And during small group, my co-leader Ben led, and he did super. I didn't even have to tell him to lead, he just did it, and the guys responded really well.
That's when I realized I was not needed there.
Now, I won't say that i'm not useful at my church, or that i'm not wanted. I am both useful and wanted. But I am definitely not needed. Tonight was a very good reminder that there are tons of passionate people out there who can do what I do, maybe even better. It reminds me that my participation in Fusion is a gift, that i'm not indespensible at all.
I talked to Roy afterwards about not having enough money for the retreat this weekend, and that if it was too much money to get me there, I didn't have to go. He just said "ok".
What was I expecting? For him to say,"no Jon, you have to go, we need you!" That is ridiculous, and I was being very selfish in assuming that I was that important.

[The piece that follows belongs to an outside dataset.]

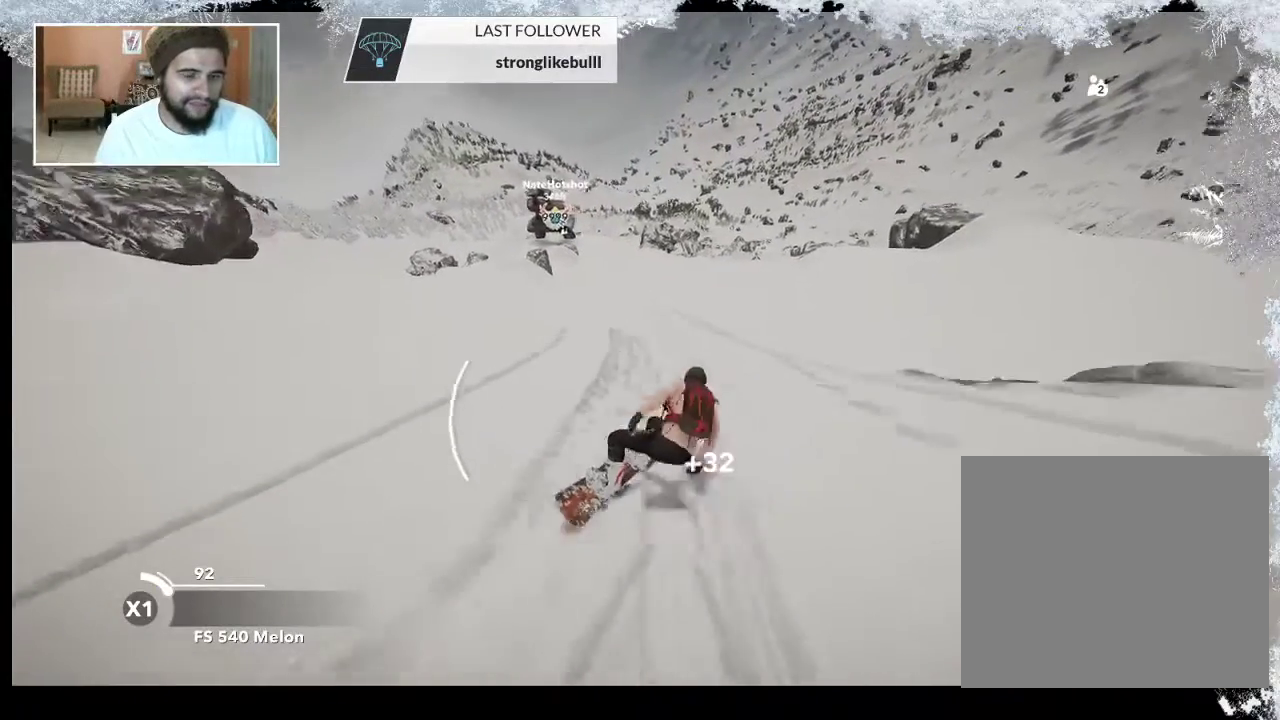
{"buttons": [], "left_stick": "up-left", "right_stick": "center", "events": []}
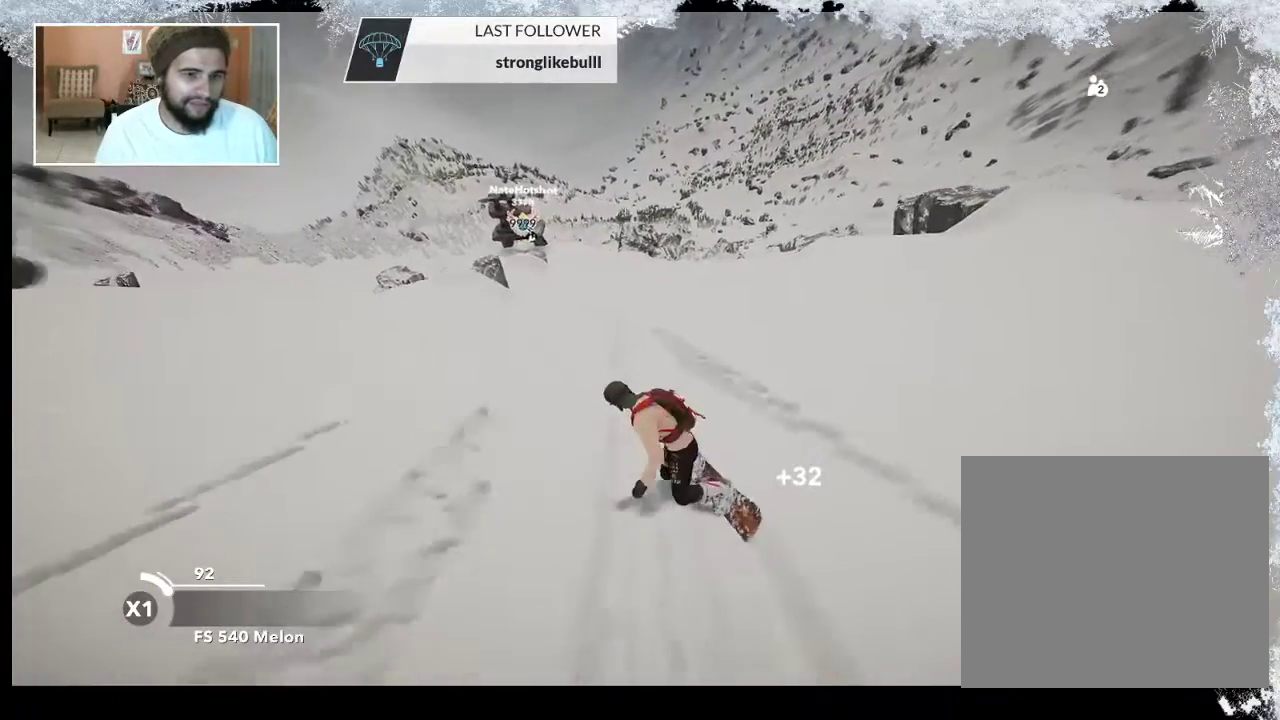
{"buttons": [], "left_stick": "center", "right_stick": "center", "events": [[67, "left_stick", "center"]]}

I don't know what i'm trying to say.... just that I know that i'm not integral to Fusion's ministry. I'm just a piece of the machine- and a small one at that. I guess I should be grateful for what God has given me- grateful and not stupid. It is an honor to serve with the other leaders at Fusion, and under a guy like Roy. It is an honor and nothing more.
Also, looking at Ben lead tonight- it made me realize that Fusion would go on just fine without me. Kind of crazy to think about. Crazy, but true.